Dass die drei WM-Tage stets ausverkauft waren, dass sich die Teams an der Lahn bestens aufgehoben fühlten und dass sich Wetzlar ein weiteres Mal als Hessens heimliche Sporthauptstadt präsentieren konnte, durfte sich Günter Seipp, der Zeit seines Lebens nur in seinem Elternhaus in Niedergirmes gewohnt hatte, ans Revers heften. "Günter, ruf mal deinen Freund, den Polizeichef, an!", "Günter, rede mal mit dem Ordnungsamt wegen der Parkplätze!", "Günter, leg mal bei der Feuerwehr ein gutes Wort für uns ein!" Wann immer Beziehungen im OK gefragt waren, war Seipp, privat eng befreundet mit Dr.

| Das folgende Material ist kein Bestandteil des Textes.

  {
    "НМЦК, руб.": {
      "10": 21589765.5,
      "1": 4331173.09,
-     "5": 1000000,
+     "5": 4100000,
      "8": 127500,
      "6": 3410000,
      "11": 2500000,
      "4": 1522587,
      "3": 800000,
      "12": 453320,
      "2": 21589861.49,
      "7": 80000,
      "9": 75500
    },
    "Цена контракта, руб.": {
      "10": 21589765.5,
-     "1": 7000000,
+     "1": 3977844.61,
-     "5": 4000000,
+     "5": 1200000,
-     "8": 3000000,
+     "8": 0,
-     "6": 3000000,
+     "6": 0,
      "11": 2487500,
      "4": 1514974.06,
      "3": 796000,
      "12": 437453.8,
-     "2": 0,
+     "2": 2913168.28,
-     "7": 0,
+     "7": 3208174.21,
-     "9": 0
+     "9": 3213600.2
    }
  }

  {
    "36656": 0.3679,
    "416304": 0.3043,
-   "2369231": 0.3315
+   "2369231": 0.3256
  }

Peter Kunter, dem langjährigen Schlussmann des Fußball-Bundesligisten Eintracht Frankfurt, zur Stelle.
Die Entscheidung von Ex-HSG-Manager Rainer Dotzauer, jenen Mann, den er aus dem Beirat der Grün-Weißen kannte und der als Vorsitzender und leidenschaftlicher Tischtennsspieler der TSG Niedergirmes stets behauptet hatte, seine Handballer würden selbst "in Skischuhen" gegen jene aus Dutenhofen gewinnen, zum OK-Chef zu machen, war die richtige. Auch wenn Seipps Sohn Harald, Vater der 14-jährigen Sophia, dem "ganzen Stolz" von Opa Günter, stets behauptete: "Ein richtiger Funktionär war mein Papa nie. Dafür war er viel zu menschlich."

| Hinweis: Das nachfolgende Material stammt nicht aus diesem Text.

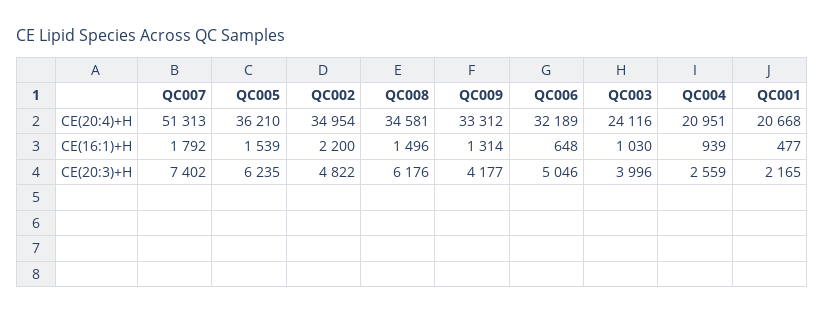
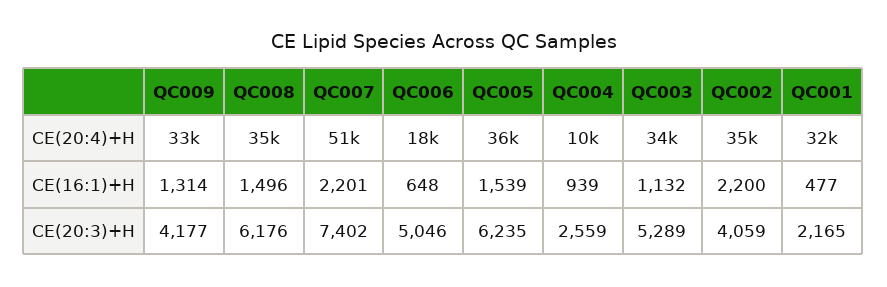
  {
    "QC007": {
      "CE(20:4)+H": 51313,
-     "CE(16:1)+H": 1792,
+     "CE(16:1)+H": 2201,
      "CE(20:3)+H": 7402
    },
    "QC005": {
      "CE(20:4)+H": 36210,
      "CE(16:1)+H": 1539,
      "CE(20:3)+H": 6235
    },
    "QC002": {
      "CE(20:4)+H": 34954,
      "CE(16:1)+H": 2200,
-     "CE(20:3)+H": 4822
+     "CE(20:3)+H": 4059
    },
    "QC008": {
      "CE(20:4)+H": 34581,
      "CE(16:1)+H": 1496,
      "CE(20:3)+H": 6176
    },
    "QC009": {
      "CE(20:4)+H": 33312,
      "CE(16:1)+H": 1314,
      "CE(20:3)+H": 4177
    },
    "QC006": {
-     "CE(20:4)+H": 32189,
+     "CE(20:4)+H": 18000,
      "CE(16:1)+H": 648,
      "CE(20:3)+H": 5046
    },
    "QC003": {
-     "CE(20:4)+H": 24116,
+     "CE(20:4)+H": 34000,
-     "CE(16:1)+H": 1030,
+     "CE(16:1)+H": 1132,
-     "CE(20:3)+H": 3996
+     "CE(20:3)+H": 5289
    },
    "QC004": {
-     "CE(20:4)+H": 20951,
+     "CE(20:4)+H": 10000,
      "CE(16:1)+H": 939,
      "CE(20:3)+H": 2559
    },
    "QC001": {
-     "CE(20:4)+H": 20668,
+     "CE(20:4)+H": 32000,
      "CE(16:1)+H": 477,
      "CE(20:3)+H": 2165
    }
  }

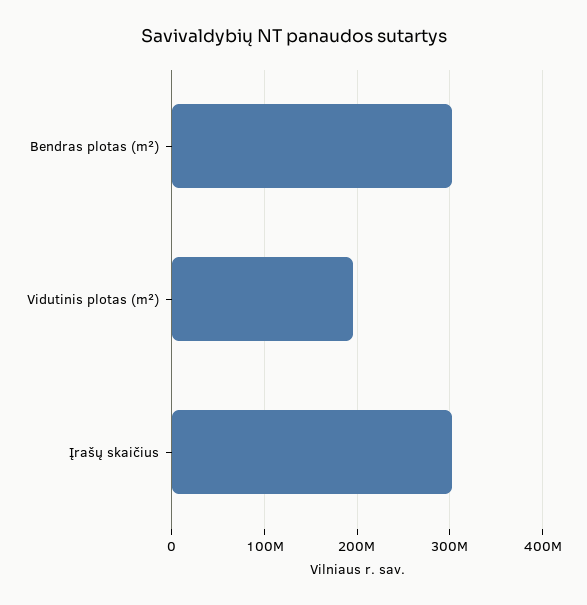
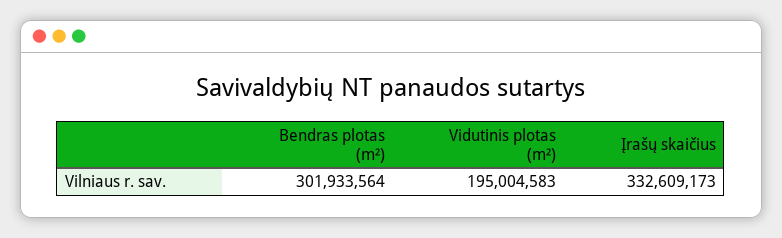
  {
    "Bendras plotas (m²)": 301933564,
    "Vidutinis plotas (m²)": 195004583,
-   "Įrašų skaičius": 300000000
+   "Įrašų skaičius": 332609173
  }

In der Nacht von Montag auf Dienstag ist Günter Seipp überraschend verstorben. Ein halbes Jahr nach seinem 80. Geburtstag. Ein halbes Jahr nach seinem 54. Hochzeitstag, an dem er sich an der Seite seiner Frau Waltraud noch bester Gesundheit erfreute.
Seit jenen Tagen der WM 2007 verband uns eine enge Freundschaft. Wir haben jede Woche telefoniert. Oft mehrfach. Und wir hatten einen kleinen Vierer-Stammtisch, der sich zwei-, dreimal im Jahr traf. Mit Manfred Rühl, dem bereits vor sechs Jahren viel zu früh verstorbenen Rechtsanwalt der HSG. Mit Günter Seipp. Mit Axel Geerken, dem in Dutenhofenen lebenden Geschäftsführer der MT Melsungen. Und mit mir. Künftig werden nur noch Axel und ich zusammensitzen. Unfassbar!